§ **Dataset extract**
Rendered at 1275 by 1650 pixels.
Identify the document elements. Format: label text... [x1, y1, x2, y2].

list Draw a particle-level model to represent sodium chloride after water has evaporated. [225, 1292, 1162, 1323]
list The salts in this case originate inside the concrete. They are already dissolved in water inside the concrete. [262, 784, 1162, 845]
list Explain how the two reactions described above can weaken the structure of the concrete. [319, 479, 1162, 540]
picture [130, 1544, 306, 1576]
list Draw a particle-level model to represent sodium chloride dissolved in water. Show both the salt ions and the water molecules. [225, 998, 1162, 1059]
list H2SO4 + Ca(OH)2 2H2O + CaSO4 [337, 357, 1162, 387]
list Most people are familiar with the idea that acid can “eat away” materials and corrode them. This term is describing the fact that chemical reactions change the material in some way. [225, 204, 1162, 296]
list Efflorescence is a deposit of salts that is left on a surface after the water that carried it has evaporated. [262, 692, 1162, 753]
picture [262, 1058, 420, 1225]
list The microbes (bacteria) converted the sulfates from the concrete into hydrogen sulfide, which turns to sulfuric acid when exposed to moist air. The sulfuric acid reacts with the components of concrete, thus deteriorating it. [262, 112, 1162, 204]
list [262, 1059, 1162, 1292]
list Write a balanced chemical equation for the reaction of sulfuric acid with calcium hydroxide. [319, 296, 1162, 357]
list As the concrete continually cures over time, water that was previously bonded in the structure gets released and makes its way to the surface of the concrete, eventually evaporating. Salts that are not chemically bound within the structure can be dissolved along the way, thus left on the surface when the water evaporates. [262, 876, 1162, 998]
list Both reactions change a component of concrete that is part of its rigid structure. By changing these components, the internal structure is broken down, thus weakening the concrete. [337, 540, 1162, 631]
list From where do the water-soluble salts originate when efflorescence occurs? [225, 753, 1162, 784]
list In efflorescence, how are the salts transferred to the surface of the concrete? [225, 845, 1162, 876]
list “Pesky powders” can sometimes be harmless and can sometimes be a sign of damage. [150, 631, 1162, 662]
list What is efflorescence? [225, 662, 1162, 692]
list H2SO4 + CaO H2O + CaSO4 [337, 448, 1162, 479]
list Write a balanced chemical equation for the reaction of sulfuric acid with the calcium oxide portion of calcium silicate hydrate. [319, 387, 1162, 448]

§ **What is needed**
Look through the material and say how many lines hold "that". Give the number only.

§ **Expected answer**
4